Mt. Davis was named after John N. Davis, an early settler and former owner of the site. He was a Civil War veteran, land surveyor, and naturalist. It is said that he could readily identify all the wildlife and wild plants in the region, and was familiar with the various rock formations. This area is unique in that the central feature is a rock, 3,213 feet above sea level. This rock is the highest point in Pennsylvania.
Most of the 5,685 acres of State Forest Land surrounding Mt. Davis were purchased by the Commonwealth of Pennsylvania in 1929 (subsequent purchases were made in 1942, 1967, and 1980). In 1935 an observation tower was constructed on the site. Mt. Davis was first given recognition as an area of special significance in 1945, when it was declared a State Forest Monument.
In 1974, 581 acres surrounding the High Point were designated a State Forest Natural Area. Because of the 1935 development at High Point, the seven acres immediately surrounding it were not included.
Unusual circular patterns of stone, formed by frost action over thousands of years, occur near the base of the observation tower.
Portions of Negro Mountain (on which Mt. Davis is located) have been severely burned by wildfires in the past. In these areas, trees, shrubs, and wildflowers that are present elsewhere on the mountain have been eliminated. Pioneer species have replaced the latter.
The Casselman River is the main drainage for the area, and sweeps around Negro Mountain before reaching its confluence with the Youghiogheny River.
For 150 years after the first colonies were established, Negro Mountain was untouched by the settlers. The Allegheny Front presented a barrier to western migration. Treaties with the Indians in 1754 and 1758 forbid occupancy west of the Allegheny Mountains. Only a few adventurous traders and trappers wandered along the Casselman River before 1690. Political and economic interest in the western territory developed during the mid 1700's. The British and French were both interested in claiming the territory for themselves. It was during this period that Negro Mountain its name. Several versions of the story exist, but all agree that a large, powerful black man valiantly distinguished himself in battle with the Indians. Thereafter, the mountain on which he died and was hastily buried in an unmarked grave, became known as Negro Mountain.
Negro Mountain is about 30 miles long, and located in the center of the Allegheny Plateau. It lies between Laurel Mountain on the east and Allegheny Mountain on the west. It is one of the oldest geological rock formations in the area, evidenced by the different rock outcroppings along the ridge. The terrain is deceptive. The mountains are not sharply elevated, and their smooth water washed surfaces give them a low profile. These mountains are slightly elevated projections on a plateau that averages 1,900 feet above sea level.

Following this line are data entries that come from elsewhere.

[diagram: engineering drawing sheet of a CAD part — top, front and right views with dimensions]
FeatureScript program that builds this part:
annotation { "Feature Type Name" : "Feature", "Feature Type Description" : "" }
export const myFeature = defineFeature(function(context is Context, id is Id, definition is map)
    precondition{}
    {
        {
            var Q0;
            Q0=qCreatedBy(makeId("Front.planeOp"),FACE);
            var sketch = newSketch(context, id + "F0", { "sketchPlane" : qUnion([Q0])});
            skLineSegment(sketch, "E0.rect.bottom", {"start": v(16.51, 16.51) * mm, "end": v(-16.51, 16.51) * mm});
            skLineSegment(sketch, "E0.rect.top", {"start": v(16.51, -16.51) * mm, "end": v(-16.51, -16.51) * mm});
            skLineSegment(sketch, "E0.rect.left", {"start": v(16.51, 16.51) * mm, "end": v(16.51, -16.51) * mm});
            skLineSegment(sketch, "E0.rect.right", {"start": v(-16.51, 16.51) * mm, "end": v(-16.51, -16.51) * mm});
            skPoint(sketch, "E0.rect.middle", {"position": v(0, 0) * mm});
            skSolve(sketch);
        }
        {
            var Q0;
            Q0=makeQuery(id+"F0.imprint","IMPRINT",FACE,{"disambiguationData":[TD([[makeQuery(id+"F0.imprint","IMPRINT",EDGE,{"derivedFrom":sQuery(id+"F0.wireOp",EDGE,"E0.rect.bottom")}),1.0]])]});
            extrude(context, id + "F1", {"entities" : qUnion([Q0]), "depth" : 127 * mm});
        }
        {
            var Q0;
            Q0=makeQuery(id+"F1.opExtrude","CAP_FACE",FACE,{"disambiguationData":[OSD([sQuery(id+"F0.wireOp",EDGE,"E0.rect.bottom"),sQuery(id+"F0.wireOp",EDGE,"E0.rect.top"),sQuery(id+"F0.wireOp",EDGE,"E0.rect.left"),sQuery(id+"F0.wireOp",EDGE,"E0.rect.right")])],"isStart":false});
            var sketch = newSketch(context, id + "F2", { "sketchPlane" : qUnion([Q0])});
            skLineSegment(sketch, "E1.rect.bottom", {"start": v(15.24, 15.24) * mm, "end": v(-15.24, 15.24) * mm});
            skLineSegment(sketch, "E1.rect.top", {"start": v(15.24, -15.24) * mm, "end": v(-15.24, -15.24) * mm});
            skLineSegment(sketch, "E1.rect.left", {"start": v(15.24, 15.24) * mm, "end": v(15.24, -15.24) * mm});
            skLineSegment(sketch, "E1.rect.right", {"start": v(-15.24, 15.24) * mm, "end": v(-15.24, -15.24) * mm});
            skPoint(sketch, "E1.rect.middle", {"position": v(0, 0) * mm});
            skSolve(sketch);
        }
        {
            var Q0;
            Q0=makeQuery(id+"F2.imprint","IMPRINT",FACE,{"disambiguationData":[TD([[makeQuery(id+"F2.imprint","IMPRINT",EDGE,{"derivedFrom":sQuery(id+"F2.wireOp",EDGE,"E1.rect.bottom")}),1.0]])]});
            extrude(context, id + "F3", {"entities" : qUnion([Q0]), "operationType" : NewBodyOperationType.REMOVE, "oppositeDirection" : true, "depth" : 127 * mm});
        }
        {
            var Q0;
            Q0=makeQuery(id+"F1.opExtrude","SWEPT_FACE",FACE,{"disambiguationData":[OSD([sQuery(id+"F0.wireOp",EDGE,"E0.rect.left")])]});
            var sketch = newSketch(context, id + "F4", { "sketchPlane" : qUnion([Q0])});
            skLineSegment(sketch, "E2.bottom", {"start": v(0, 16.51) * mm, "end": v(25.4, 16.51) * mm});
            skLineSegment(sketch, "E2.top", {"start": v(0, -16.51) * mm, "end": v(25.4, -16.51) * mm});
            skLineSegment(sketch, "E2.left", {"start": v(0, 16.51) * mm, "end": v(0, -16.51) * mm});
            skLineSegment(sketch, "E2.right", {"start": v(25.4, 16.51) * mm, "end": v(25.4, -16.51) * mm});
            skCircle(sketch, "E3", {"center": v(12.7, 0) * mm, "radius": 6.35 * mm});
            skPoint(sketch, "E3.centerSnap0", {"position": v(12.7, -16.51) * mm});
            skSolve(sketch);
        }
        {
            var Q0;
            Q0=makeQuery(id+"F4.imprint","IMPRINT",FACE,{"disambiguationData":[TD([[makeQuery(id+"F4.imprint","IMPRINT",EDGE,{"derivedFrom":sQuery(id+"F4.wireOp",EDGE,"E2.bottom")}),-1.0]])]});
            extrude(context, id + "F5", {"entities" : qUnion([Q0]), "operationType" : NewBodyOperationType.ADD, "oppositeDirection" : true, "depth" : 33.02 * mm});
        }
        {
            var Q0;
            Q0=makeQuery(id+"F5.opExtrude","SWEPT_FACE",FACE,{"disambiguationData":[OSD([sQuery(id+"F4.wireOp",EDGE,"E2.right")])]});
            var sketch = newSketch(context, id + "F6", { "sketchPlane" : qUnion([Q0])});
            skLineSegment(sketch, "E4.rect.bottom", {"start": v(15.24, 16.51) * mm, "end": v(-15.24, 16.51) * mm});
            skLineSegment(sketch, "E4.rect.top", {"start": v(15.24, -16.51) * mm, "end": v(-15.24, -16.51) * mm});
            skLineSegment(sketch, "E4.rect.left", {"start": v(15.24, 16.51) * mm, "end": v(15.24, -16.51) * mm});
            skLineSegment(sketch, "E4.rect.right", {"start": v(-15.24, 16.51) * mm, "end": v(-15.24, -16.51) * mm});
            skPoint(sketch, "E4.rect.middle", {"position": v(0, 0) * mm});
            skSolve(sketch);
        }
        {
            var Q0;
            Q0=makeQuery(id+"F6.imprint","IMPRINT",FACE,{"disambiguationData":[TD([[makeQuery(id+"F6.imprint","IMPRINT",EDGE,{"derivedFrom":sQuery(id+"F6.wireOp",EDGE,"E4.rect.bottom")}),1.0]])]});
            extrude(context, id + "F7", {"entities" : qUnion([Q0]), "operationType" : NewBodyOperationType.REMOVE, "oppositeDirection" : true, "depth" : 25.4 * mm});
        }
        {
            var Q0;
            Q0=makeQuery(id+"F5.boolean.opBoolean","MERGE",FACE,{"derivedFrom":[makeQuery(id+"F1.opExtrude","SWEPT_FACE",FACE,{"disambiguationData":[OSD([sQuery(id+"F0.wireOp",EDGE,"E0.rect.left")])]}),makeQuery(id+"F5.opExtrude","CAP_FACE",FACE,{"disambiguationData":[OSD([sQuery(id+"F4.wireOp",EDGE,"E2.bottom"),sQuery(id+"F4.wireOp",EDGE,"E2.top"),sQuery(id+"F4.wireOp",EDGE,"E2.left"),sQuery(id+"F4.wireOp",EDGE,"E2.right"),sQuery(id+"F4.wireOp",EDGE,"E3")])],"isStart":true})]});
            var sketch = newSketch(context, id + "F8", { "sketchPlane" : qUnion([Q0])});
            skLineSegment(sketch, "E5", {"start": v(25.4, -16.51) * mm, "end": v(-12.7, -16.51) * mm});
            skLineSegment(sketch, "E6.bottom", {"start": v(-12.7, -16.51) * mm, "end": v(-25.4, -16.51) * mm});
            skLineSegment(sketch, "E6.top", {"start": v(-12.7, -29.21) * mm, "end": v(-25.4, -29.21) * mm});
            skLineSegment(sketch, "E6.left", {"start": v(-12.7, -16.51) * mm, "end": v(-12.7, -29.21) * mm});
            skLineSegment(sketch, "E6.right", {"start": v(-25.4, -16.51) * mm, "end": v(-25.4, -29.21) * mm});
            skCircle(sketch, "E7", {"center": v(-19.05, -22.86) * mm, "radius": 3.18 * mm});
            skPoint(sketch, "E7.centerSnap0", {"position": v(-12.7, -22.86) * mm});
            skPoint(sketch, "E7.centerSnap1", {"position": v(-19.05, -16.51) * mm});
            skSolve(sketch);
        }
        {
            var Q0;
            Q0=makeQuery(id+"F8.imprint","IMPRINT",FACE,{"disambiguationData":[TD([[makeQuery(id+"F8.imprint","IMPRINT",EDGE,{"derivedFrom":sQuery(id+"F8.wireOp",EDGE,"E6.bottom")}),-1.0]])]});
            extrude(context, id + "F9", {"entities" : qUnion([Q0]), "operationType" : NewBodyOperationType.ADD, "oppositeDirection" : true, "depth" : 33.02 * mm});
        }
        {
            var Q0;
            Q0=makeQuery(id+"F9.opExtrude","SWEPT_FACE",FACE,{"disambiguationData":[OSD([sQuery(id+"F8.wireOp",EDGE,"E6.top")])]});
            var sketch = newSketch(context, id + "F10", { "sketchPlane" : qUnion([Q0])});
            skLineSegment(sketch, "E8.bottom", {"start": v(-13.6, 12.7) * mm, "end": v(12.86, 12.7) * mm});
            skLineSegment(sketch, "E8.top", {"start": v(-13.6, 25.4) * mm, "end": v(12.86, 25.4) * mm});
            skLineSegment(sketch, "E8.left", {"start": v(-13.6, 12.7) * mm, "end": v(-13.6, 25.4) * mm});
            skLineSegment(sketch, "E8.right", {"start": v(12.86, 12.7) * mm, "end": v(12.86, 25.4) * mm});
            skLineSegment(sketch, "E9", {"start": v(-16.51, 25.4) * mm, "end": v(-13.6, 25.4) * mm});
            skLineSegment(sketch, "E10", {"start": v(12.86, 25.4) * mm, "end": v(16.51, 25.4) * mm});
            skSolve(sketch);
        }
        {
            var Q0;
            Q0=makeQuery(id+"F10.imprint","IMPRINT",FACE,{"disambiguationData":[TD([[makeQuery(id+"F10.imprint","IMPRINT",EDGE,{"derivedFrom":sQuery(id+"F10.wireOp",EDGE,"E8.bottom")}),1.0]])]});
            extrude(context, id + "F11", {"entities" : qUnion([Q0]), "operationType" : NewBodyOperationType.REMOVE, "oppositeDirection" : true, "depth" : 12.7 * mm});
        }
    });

Weather is an important factor for the region. Annual temperatures range from -30 degrees to 95 degrees in Fahrenheit. Frost has been observed at some point during every month of the year. Annual rainfall ranges from 38 to 42 inches. It is not uncommon for snow depths to reach 3 to 4 feet by mid-winter.
Civilian Conservation Corps
The 1930's had a profound effect on Negro Mountain. President Franklin D. Roosevelt created the CCC in 1933 to provide jobs for more than 200,000 young men during the Great Depression. A CCC camp was established in June at a site on Tub Mill Run. The camp was in operation until July 1937. During these four short years, many improvements were made. This group of men constructed North and South Wolf Rock Roads, Shelter Rock Road, Vought Rock Road, and many miles of fire access trails. Springs were developed to supply water for fire fighting. The existing shelter at Mt. Davis Picnic Area was also constructed by the group. Other projects include telephone line construction of the Negro Mountain fire tower, timber stand improvement, tree planting, seed collecting, bridge construction, stream improvement projects, and feeding wildlife.
Camping in the Forbes State Forest is restricted to backpack-type camping. Camping out of vehicles or campers is not permitted. Permits for camping are required only if campers stay more than one night at any campsite. All campers are encouraged to obtain a permit in case you are overdue or if someone needs to reach you.